= Baby Bear and the Big, Bad Wolf =

Baby Bear and the Big, Bad, Wolf is a 1996 children's play by Chet Frame and Jan H. Wolfe. The show combines the fairy tales Little Red Ridinghood, Goldilocks and the Three Bears, The Three Little Pigs, and Hansel and Gretel.

==Synopsis==
===Act One===
Goldilocks' mother sends her out to go deliver some treats to her sick grandmother. Goldilocks meets a wolf, who gives her a "shortcut" to her grandmother's house. Eventually, tired from her long walk down the "shortcut," Goldilocks stops at a house where she finds three bowls of porridge, three chairs, and three beds. She tries all three porridges and eats the last one, sits in all the chairs and breaks the last one, and lies down in all the beds before falling asleep in the last one. She wakes up to find Mama Bear, Papa Bear, and Baby Bear standing over her. She leaves the house. Goldilocks finally arrives at her grandmother's house, and comes in to find the wolf disguised as her grandmother. The wolf jumps at her, but the actual grandmother comes out of the bathroom and beats him with a baseball bat. Goldilocks tells her about her journey through the woods, and her grandmother gives her a lecture on privacy.

Meanwhile, Big Sister Pig, Little Sister Pig, and Brother Pig are introduced building a straw house. The wolf comes along and blows it down. The pigs run away.

The wolf reveals that she is really a witch in disguise, and when she smells children, she hides. Hansel and Gretel enter, and find a house made out of gingerbread. They eat a piece, and the witch jumps out and locks them up in a cage to eat later.

===Act 2===
The witch gathers sticks, which she takes down to the pigs. While she is gone, Goldilocks finds Hansel and Gretel, and runs off to get help. The witch gives the sticks to the pigs, and as she retreats, they begin to build a new house. Goldilocks returns to Hansel and Gretel with Baby Bear, who breaks open both the house and the cage. Hansel and Gretel tell their story, and Goldilocks and Baby Bear head off to Baby Bear's house, Hansel and Gretel promising they'll meet up with them soon. As the pigs complete their house, they see the wolf and hide inside. The wolf is able to blow down the house, but the pigs escape.

The witch returns to her home to eat Hansel and Gretel, who trick her into wandering into her own cage, which they lock her in. They then go off to Baby Bear's house, and the moment they are gone, the witch climbs out of the cage.

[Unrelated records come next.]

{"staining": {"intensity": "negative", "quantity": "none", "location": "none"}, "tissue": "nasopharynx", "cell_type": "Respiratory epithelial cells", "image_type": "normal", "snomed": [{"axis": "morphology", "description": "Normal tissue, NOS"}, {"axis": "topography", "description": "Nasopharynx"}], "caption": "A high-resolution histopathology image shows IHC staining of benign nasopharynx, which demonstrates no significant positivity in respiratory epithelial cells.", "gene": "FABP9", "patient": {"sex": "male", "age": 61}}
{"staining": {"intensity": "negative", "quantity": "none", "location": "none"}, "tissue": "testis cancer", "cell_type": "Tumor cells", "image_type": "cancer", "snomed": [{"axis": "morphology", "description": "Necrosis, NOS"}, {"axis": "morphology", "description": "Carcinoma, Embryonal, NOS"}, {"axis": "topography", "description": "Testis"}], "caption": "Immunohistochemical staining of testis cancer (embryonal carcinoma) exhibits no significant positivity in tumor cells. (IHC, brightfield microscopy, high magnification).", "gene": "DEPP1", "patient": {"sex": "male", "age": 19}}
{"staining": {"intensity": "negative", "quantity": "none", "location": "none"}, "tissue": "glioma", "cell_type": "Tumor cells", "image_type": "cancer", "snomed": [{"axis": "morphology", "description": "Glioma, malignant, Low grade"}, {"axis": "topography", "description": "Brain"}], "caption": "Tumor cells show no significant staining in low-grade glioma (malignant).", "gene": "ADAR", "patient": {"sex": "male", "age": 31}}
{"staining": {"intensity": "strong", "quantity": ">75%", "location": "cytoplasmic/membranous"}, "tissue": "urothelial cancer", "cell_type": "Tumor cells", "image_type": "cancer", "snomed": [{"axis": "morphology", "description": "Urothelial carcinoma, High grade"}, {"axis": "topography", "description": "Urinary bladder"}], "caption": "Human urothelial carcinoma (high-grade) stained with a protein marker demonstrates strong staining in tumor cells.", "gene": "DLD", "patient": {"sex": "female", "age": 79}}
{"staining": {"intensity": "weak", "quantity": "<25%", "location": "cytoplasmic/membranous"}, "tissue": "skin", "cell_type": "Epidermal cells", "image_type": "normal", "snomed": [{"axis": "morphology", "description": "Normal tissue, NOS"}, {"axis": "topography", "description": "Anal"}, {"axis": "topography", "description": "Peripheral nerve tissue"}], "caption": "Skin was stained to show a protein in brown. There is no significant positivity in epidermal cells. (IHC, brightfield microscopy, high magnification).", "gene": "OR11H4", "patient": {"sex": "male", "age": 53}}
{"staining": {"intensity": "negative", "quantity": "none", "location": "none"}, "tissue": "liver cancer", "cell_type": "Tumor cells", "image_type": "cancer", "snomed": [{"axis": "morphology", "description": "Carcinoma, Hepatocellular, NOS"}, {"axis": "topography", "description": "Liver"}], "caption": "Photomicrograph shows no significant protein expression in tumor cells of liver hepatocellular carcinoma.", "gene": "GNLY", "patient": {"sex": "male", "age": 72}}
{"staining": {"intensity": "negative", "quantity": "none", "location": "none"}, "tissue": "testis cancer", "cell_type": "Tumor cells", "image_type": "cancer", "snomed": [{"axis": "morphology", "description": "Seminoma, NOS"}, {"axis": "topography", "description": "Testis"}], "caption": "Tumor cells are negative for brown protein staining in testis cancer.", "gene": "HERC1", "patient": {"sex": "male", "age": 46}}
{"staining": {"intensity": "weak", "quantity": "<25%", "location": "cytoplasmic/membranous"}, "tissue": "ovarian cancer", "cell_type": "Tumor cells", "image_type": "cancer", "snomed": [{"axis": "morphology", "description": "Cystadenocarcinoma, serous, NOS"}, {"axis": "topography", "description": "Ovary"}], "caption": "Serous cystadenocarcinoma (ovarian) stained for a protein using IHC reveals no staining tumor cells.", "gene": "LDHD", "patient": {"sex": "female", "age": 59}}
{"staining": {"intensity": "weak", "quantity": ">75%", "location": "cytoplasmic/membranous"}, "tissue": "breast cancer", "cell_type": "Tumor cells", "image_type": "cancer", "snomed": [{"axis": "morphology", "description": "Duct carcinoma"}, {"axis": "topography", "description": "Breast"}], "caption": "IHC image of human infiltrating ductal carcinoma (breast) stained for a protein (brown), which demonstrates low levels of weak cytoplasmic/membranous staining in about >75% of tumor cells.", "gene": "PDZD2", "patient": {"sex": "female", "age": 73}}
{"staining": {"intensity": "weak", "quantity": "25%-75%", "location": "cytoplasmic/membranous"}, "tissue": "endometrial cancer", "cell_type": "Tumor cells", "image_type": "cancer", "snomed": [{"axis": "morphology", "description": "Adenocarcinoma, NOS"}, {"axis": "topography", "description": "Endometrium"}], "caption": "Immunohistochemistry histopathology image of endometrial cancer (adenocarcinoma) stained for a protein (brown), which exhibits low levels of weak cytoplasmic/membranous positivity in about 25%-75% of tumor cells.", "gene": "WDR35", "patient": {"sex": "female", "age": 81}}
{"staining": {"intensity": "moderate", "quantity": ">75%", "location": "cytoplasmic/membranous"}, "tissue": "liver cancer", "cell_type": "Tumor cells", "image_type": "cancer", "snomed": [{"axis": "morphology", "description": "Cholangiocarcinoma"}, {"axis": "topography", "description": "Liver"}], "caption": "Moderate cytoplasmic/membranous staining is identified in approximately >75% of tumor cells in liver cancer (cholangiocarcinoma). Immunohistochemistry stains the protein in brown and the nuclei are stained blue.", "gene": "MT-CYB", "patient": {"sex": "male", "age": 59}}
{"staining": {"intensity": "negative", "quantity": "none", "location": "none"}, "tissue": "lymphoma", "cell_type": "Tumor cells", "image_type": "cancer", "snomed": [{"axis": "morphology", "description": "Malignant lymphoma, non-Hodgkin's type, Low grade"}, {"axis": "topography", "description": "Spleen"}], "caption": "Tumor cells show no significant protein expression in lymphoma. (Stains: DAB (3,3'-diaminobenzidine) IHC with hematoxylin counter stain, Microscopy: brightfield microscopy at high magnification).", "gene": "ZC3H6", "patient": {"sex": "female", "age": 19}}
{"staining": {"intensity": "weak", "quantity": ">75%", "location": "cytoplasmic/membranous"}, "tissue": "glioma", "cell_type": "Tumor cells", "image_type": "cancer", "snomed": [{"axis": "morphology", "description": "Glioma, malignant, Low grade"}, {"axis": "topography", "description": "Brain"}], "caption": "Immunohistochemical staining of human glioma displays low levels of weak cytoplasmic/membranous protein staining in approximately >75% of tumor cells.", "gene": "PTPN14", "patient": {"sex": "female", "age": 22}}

Goldilocks and Baby Bear arrive at the Bear house, where they see Goldilocks' grandmother talking with Mama and Papa Bear about the neighborhood watch. Hansel and Gretel soon arrive with the three pigs, who they found on the way there. They decide to build a house out of bricks for Hansel and Gretel and the three pigs to share. They build the house and see the wolf finds it, with them inside. She tries to get in, but can't, so she goes and changes back to the witch, who changes back to the wolf. She goes on like this until the wolf and the witch bump into each other, which of course is impossible, causing both of them to explode, blowing down the house with them. However, everyone inside of it is okay and they all live happily ever after.

==Characters==

Baby Bear- a 12-year-old bear, really named Bruno. Baby is often played by a full grown man. Baby Bear is considered the protagonist of the story, though it has been argued that this is really Goldilocks.

Goldilocks- a 12-year-old girl, who combines the two classic fairy tale characters of Goldilocks and Little Red Ridinghood.

Mom- Goldilocks' mother, often played by the same woman who plays Grandma.

Wolf/Witch- The Big Bad Wolf, the antagonist, a female. who later reveals herself to be the Wicked Witch in disguise. Has not eaten in days.

Mama Bear- Papa Bear's wife and Baby Bear's mother, believes in aliens due to something she read in a magazine.

Papa Bear- Mama Bear's husband, and Baby Bear's father.

Grandma- Goldilocks' grandmother, a member of the neighborhood watch. Often played by the same woman who plays Mom.

Brother Pig- middle aged, though usually played by a youth, a candor character, and a peacemaker between his sisters.

Big Sister Pig- 60-year-old pig, though usually played by a youth, bossy and slightly annoying, likes to annoy her little sister.

Little Sister Pig- middle aged, though usually played by a youth, sarcastic and unenthusiastic about everything.

Hansel- a whiny teenager, irritable and a little bit stupid. Gretel's older brother.

Gretel- Hansel's younger sister. A quick thinking girl in her late teens, more of a problem solver than her brother.

==Productions==
The show was first performed at Kids-N-Co from January 1 to December 31, 1997. The El Paso Playhouse performed in from June 1 to 30 in 2006, before it finally left Texas in 2012 when it was performed from September 8 to September 16 at Villagers Theatre. The show has been performed one more time since then, from September 15 to 16 at the Mid Michigan Family Theatre in 2014.